When we would visit our friends in Carmel, I always enjoyed picking up old copies of Indianapolis Monthly from their pile of magazines. Those issues contained plenty of interesting articles, but I enjoyed Deborah Paul’s column the most. It was so well-written and insightful that I decided last year to subscribe to the magazine even though we live in South Bend. So count me among the countless who will miss her words of wisdom and whimsy every month. I spent my career at the South Bend Tribune (and still write a weekly column for them in retirement), and I often have envied how well she turned a phrase. I will keep her last column as a reminder that, at some point, we all need to move on (although I wish she hadn’t).
I’m trying to imagine each month without Deborah Paul’s commentary on life. As an attorney for the past 54 years and a subscriber to Indianapolis Monthly from its infancy, I wonder if maybe I have rights and whether she can she really do this. After all, Deborah is 11 years my junior, and I guess I had subconsciously counted on her to educate and entertain me during the remainder of my years. Of course, her recent essays had been leading up to this. We just didn’t want to read the message on the wall. So many of us have fond memories of growing up in Indianapolis during that wonderful period of the 40s, 50s, and 60s which she frequently chronicled. Not unlike Deborah, we too had parents and pets, fascinations and frustrations, enigmas and enlightenments. We have had illness and uncertainty. Deborah spoke so expertly on these passages of life, assuring us that we were not alone.
John M. Burgett
I just had a chance to look at my latest issue of Indianapolis Monthly and, as usual, turned to the last page first. I guess I’d say I’m shocked but not surprised. I’ve been reading Deborah Paul’s monthly columns for about as long as she has written them. Although I’m about two years older, our lives have had so many similarities. I also grew up in Meridian-Kessler and have memories going back to the Atlas Grocery (with David Letterman). Whether they were about pets, aging parents, or countless other topics, Deborah’s down-to-earth columns often went right to my heart. She will be missed with every new issue that arrives, and yes, she should be proud.
Make no mistake: Indianapolis Monthly will always be Deborah Paul’s magazine. Her columns allowed so many people to walk beside her as she encountered those attic moments and optional four way stops. We need more voices like hers right now, not less. I will miss giggling or empathizing with her words, and I wish Deborah everything that is due to her in her next adventure.

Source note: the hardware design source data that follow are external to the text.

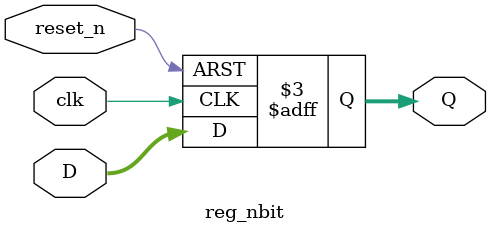
<source format=sv>
module reg_nbit #(
    parameter nbit = 32
) (
    output  logic [nbit-1 : 0] Q,
    input   [nbit-1 : 0] D,
    input   clk,
    input reset_n
);
    always @(posedge clk, negedge reset_n) begin
        if(~reset_n) Q <= 'd0;
        else begin
            Q <= D;
        end
    end
endmodule
</source>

I just read Deborah Paul’s final column, and the words rang so true to me. I, too, am a retired columnist, having penned a weekly column in my newspaper, The Spotlight. In my 27 years of owning the Southside paper, I composed some 1400 columns and, looking back on that endeavor, still find it mind boggling. Where the heck did all of those words come from? Well, like Deborah Paul’s columns, they came from writing about life experiences, current events, and just whatever came to mind that day. We sold to Gannett in 2006, and I’ve since devoted my time to volunteering, RVing, enjoying family, and just not having to do one damn thing on any particular day. The adjustment has, for the most part, been enjoyable. I hope Deborah finds lots of “nothings” to fill her life. Congratulations to her. She has earned it.